Un oiseau vient se poser sur la branche.
On essaye de le prendre en photo.
À peine a-t-on saisi l'objectif, que la coquine créature s’est envolée.
Et l'on réalise que l'on a raté à la fois la photo, et le plaisir d’observer la mignonne chose sur la branche.
Dans un concert de Stevie Wonder, des milliers de spectateurs sont boulonnés à leurs sièges.
Attendant l’apparition de la star …
L'arène est en ébullition...
L'atmosphère survoltée…
Et voilà que le moment tant attendu arrive.
La légende entre en scène et, sans préambules, attaque ‘My Chérie Amor’.
Des milliers de spectateurs brandissent leurs portables et saisissent la scène à travers un petit écran, aussi grand que la paume de leur main. Dans l'intention d'immortaliser le moment ...
Stevie est ici à quelques mètres d'eux, en chair et en os, se dandinant la tête, mais eux le regardent à travers leurs portables au lieu d’ouvrir grands les yeux, et de dilater leurs oreilles ...
La caméra s'est transformée en un parasite qui s'insère entre la vie et nous. Elle brouille les beaux moments, elle nous transforme en voyeurs. Les gens veulent tout prendre en photo. Ne rien laisser échapper.
Du temps de nos aïeux, ceci n’était pas possible.
Photographier une jolie scène ruine souvent le plaisir de la ressentir.
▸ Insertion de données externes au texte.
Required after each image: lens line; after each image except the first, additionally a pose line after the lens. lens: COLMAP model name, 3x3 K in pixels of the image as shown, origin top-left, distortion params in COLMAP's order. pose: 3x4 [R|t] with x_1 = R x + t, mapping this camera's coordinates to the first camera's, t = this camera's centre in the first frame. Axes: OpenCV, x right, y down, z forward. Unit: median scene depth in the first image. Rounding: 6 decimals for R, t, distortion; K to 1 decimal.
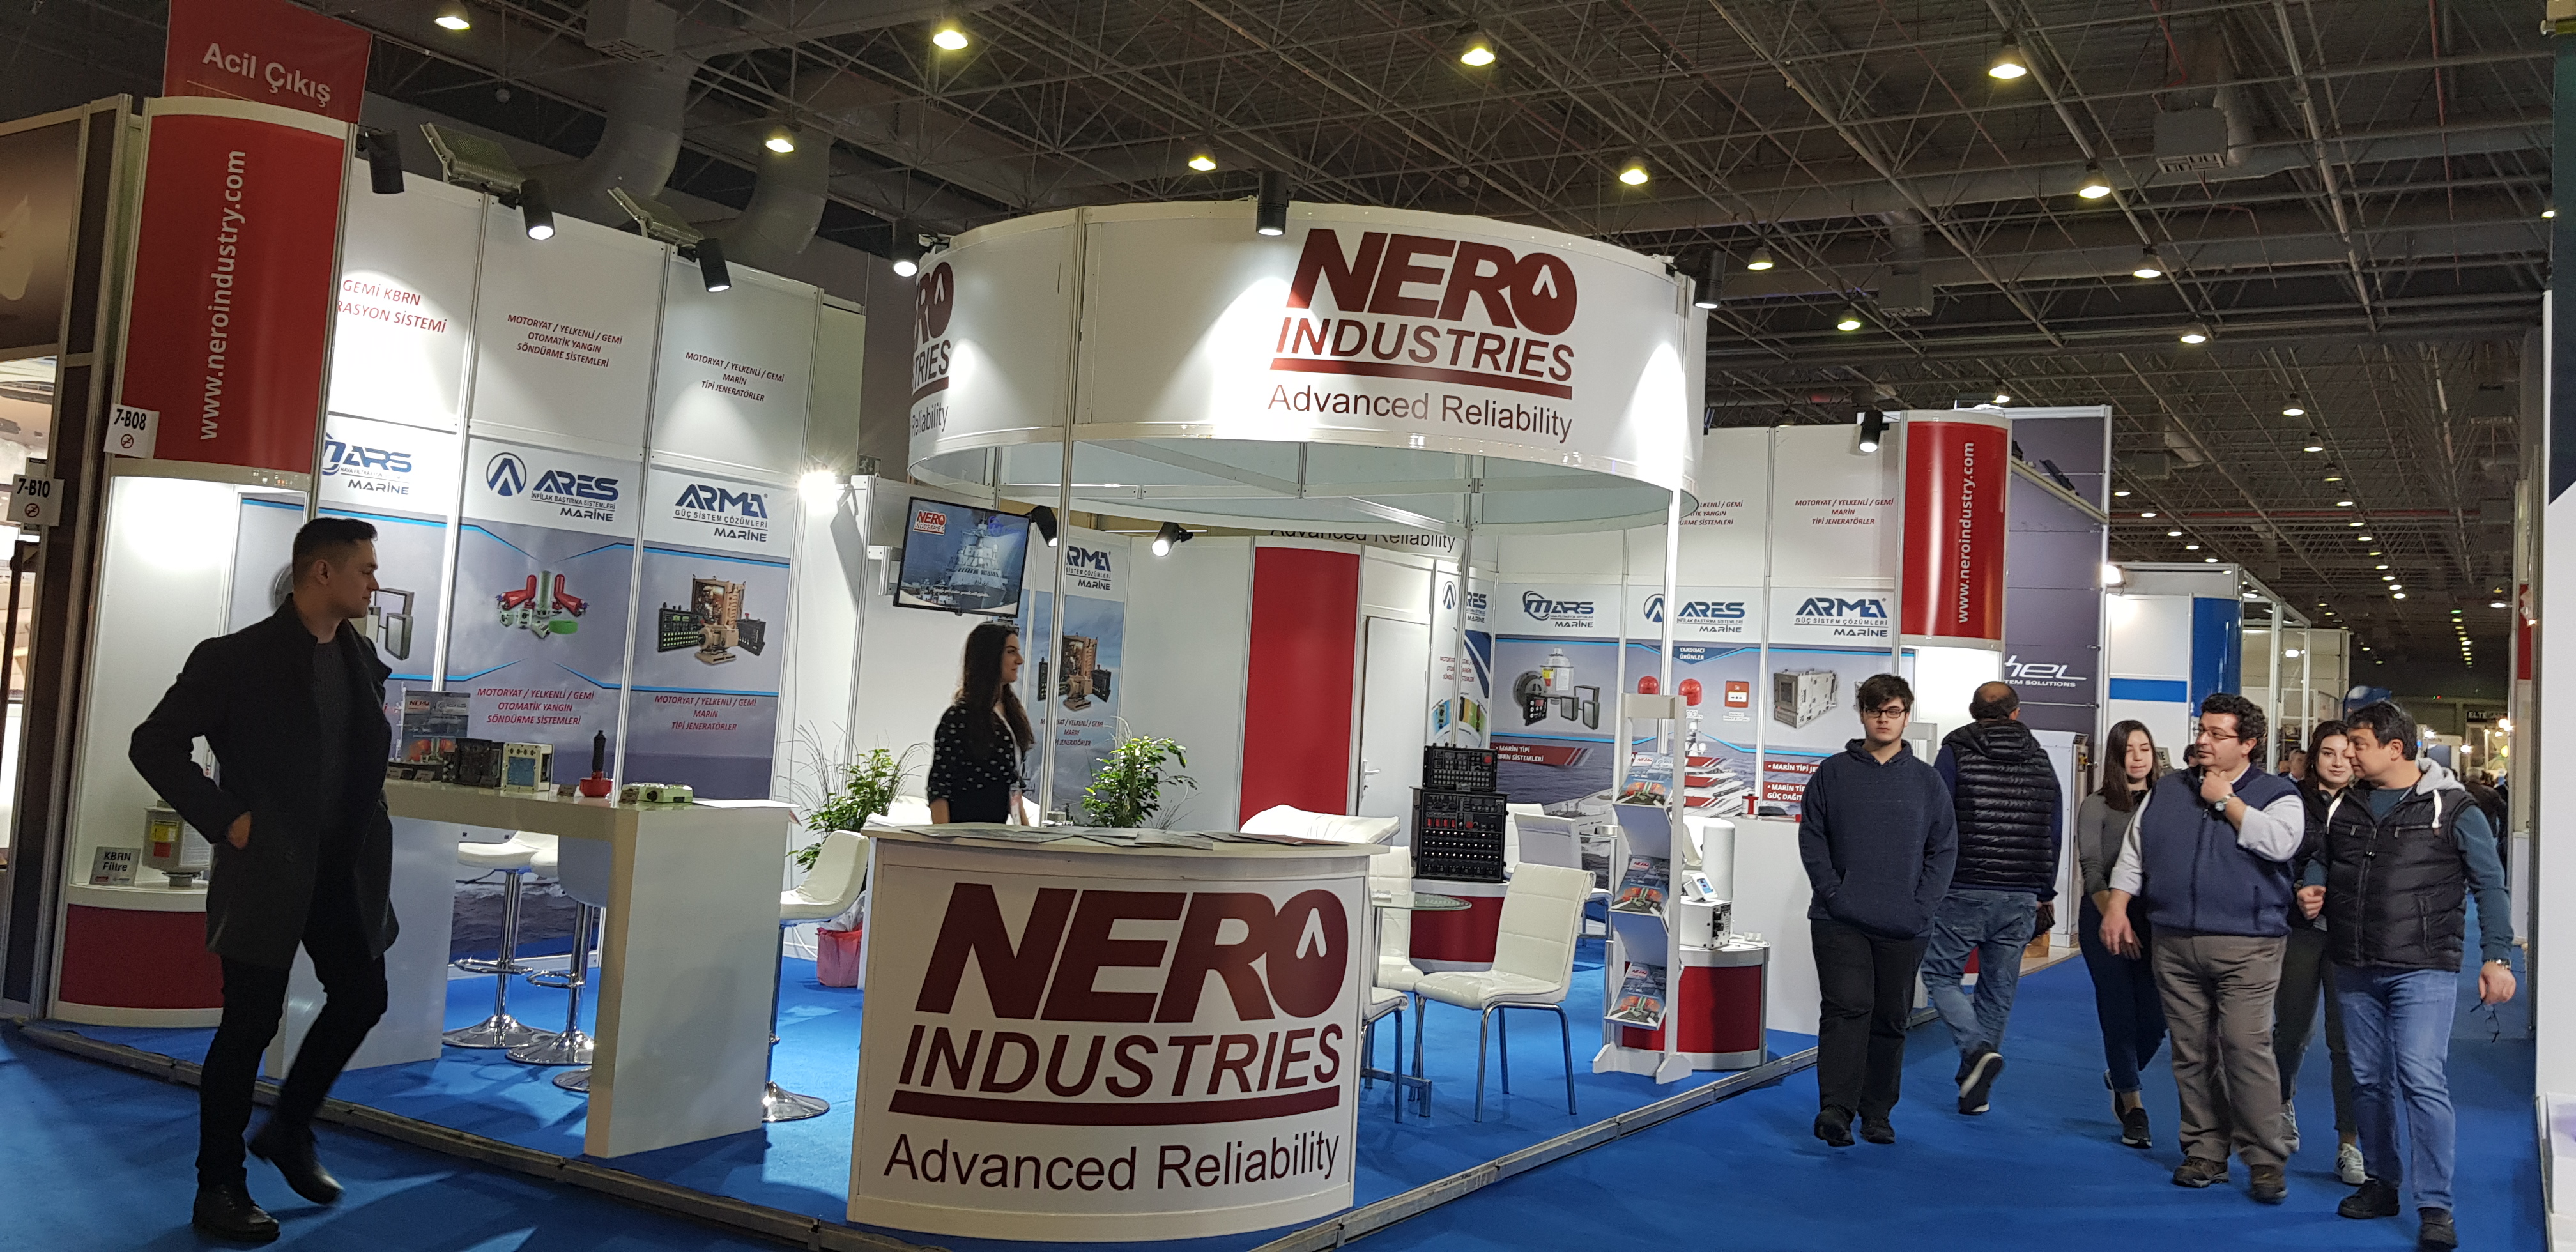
lens RADIAL K [[1970.6, 0, 1285.3], [0, 1970.6, 558.3], [0, 0, 1]] dist [0.113131, -0.190853]
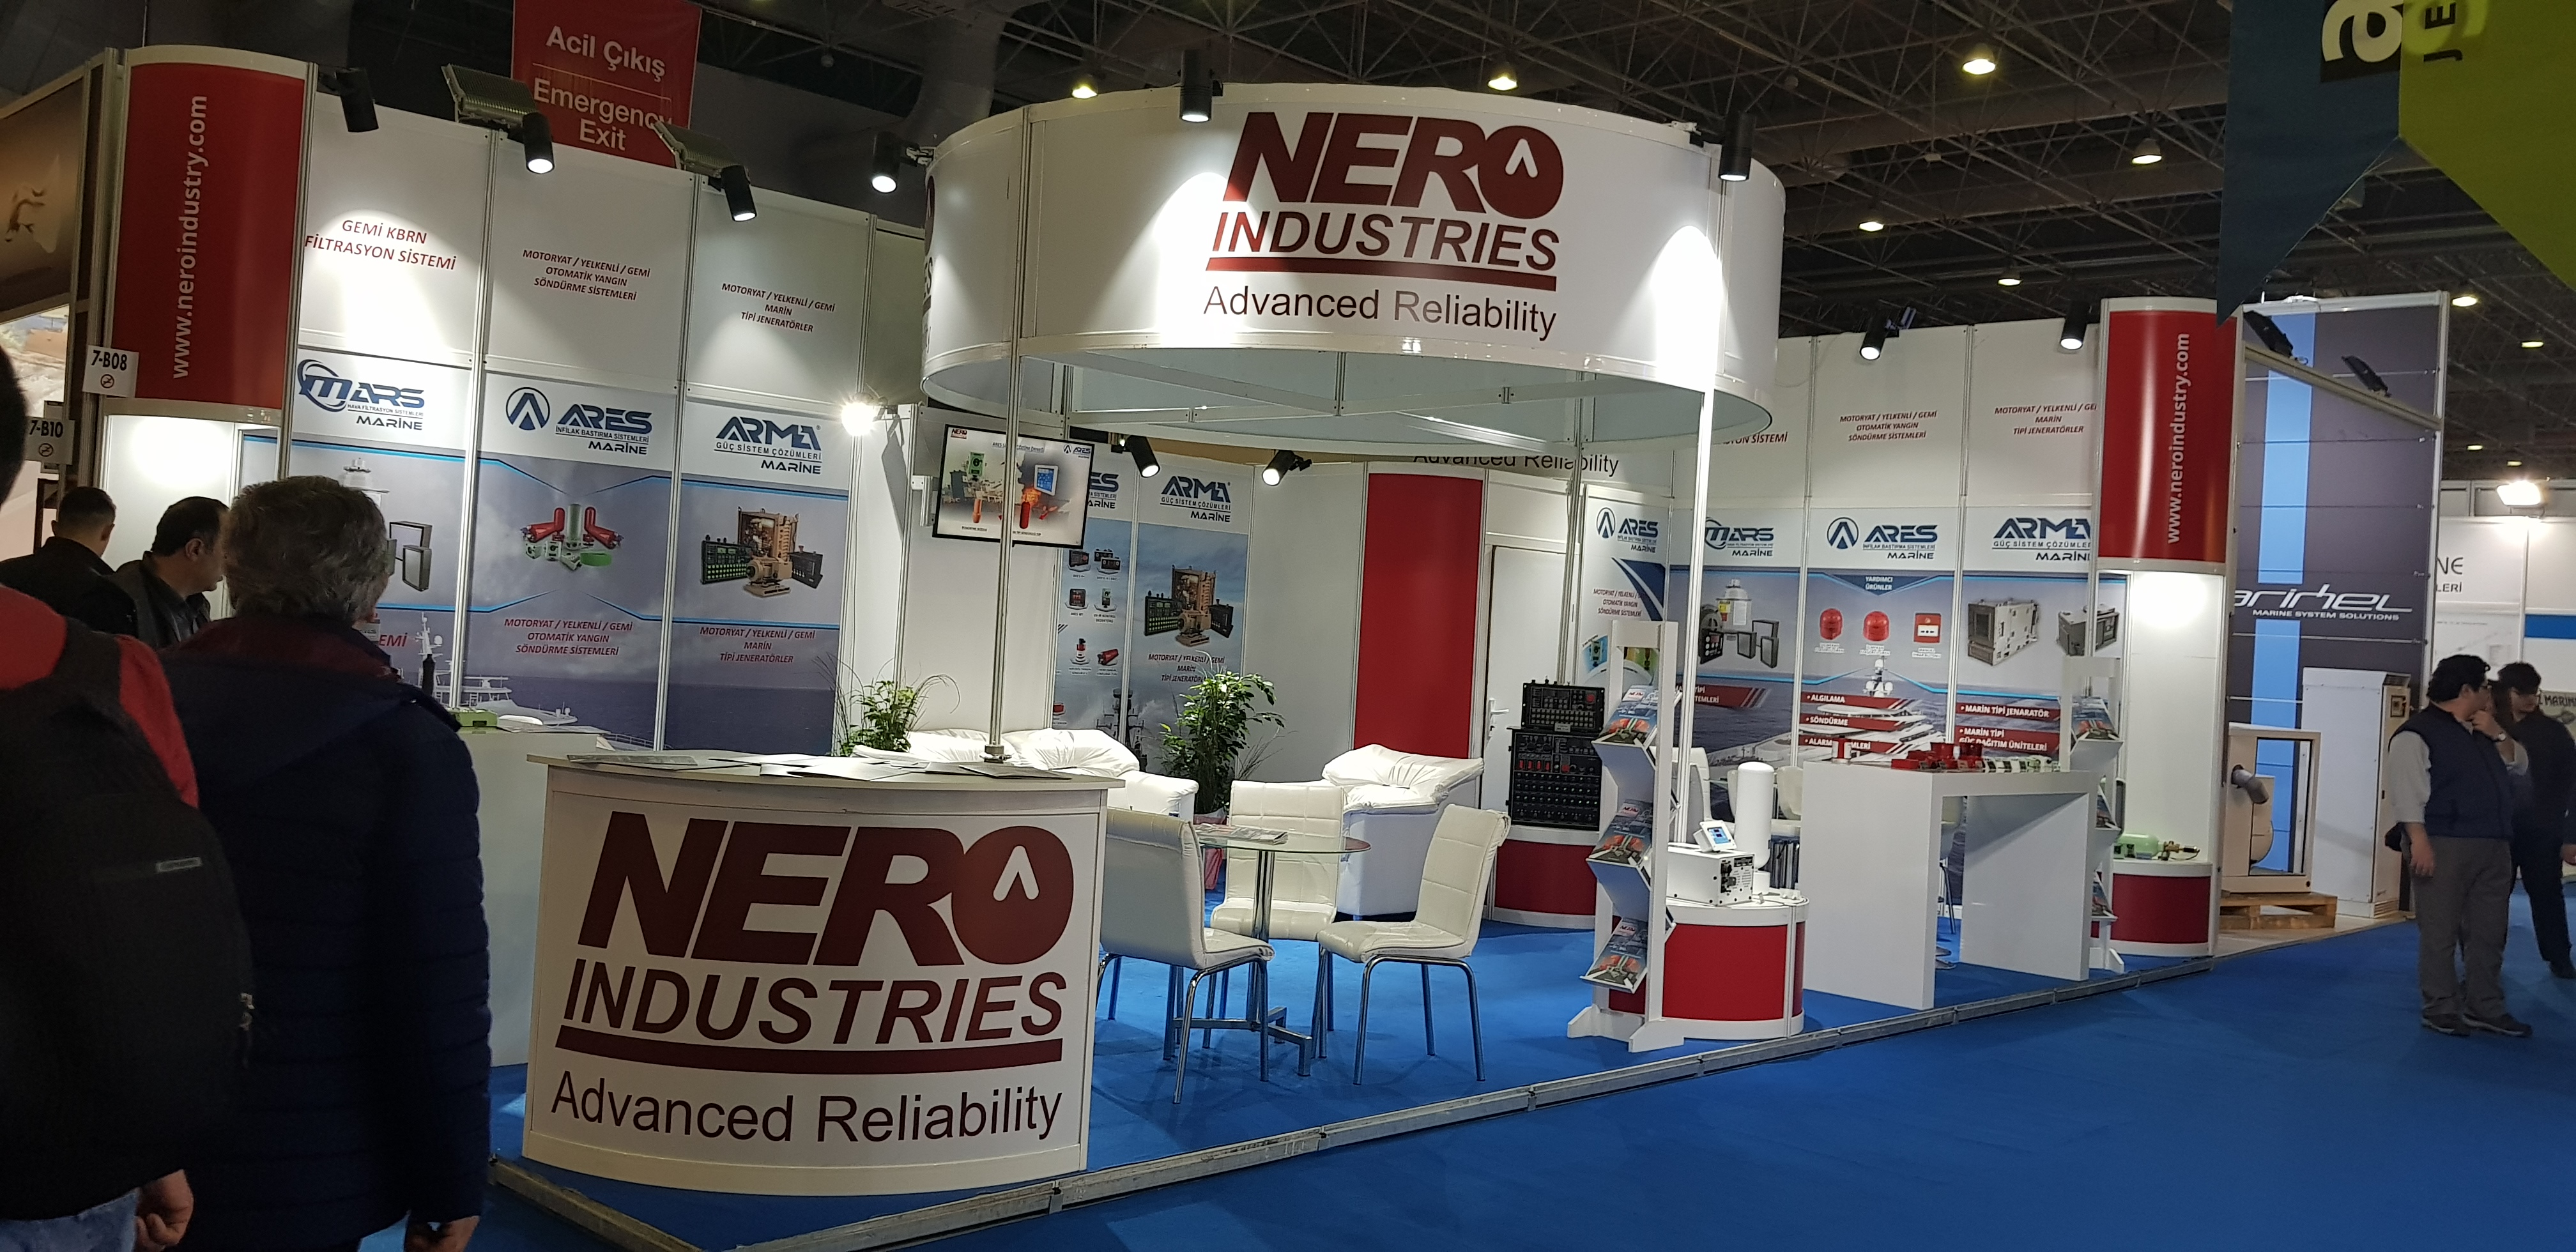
lens RADIAL K [[1977.2, 0, 1261.1], [0, 1977.2, 602.0], [0, 0, 1]] dist [0.108442, -0.199322]
pose [[0.975516, -0.005511, -0.219861, 0.199563], [0.016262, 0.998757, 0.047120, 0.014464], [0.219328, -0.049542, 0.974393, 0.086610]]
On devient archiviste au lieu de vivre le moment.
Durant les années 80, à Paris, j’étais toujours ébahi par ces touristes japonais, Nikon en bandoulière, qui s'échangeaient inlassablement des photos dans la rue. Mêmes poses et mêmes sourires béats à tous les coins. Des milliers de photos sans intérêt, allant droit aux oubliettes.
Des moments-photos à la place de moments de vie …
Il est tout à fait normal et sain qu’on veuille immortaliser les premiers pas d’un bébé, ou ses premiers balbutiements, pour pouvoir s'en émerveiller plus tard.
Il est tout à fait normal de filmer l'inauguration de la Tour Eiffel, ou de se poser pour la photo en haut de la muraille de Chine.
Mais une photo sur l’autoroute devant le MacDo, quel moment inoubliable !
Vouloir partager le moment est légitime, mais le passage du partage à l’exhibitionnisme, ne tient qu'à un fil.
La nouvelle maladie d'aujourd'hui s’appelle le 'Insta'.
Un fléau mortel sur le thème ‘regarde-cette-photo-de-rêve’, ‘regarde-ce-que-je-vis’, 'regarde comme c'est beau !', ‘regarde combien je suis heureux !’
Insta, c’est le championnat du monde des photos qui remplacent la vie. On passe son temps à créer des 'souvenirs' de moments qui n’ont pas authentiquement eu lieu. D'une part ça pullule de gourous qui pondent des photos à longueur de journée, les 'influencers' comme on les appelle, et de l'autre des voyeurs, que l'on appelle les 'followers'.
En une minute d’Insta, on est capable de parcourir des images qu’il faudrait une vie entière pour vivre.
Dans le confort d'un fauteuil, on grignote des popcorns en parcourant les prairies du Machu Picchu en 3 secondes, puis on s'approche d’un rhinocéros pour 6 secondes, ensuite on s'assoit sur une plage de Thaïlande aux fins fonds de la terre pour 2 secondes et 3 dixièmes, et on contemple les géants monticules ovoïdes qui surgissent de la mer en face de la plage.
Instagram a vidé la beauté de ses mystères.
C’est le fast food des beaux moments.
Le hot-dog de la poésie.
Vaut mieux arrêter de capturer tous ces moments, car on les survole seulement au lieu d’y atterrir.
Alors que faire lorsqu’un beau moment arrive ?
Ben on garde simplement les mains dans nos poches.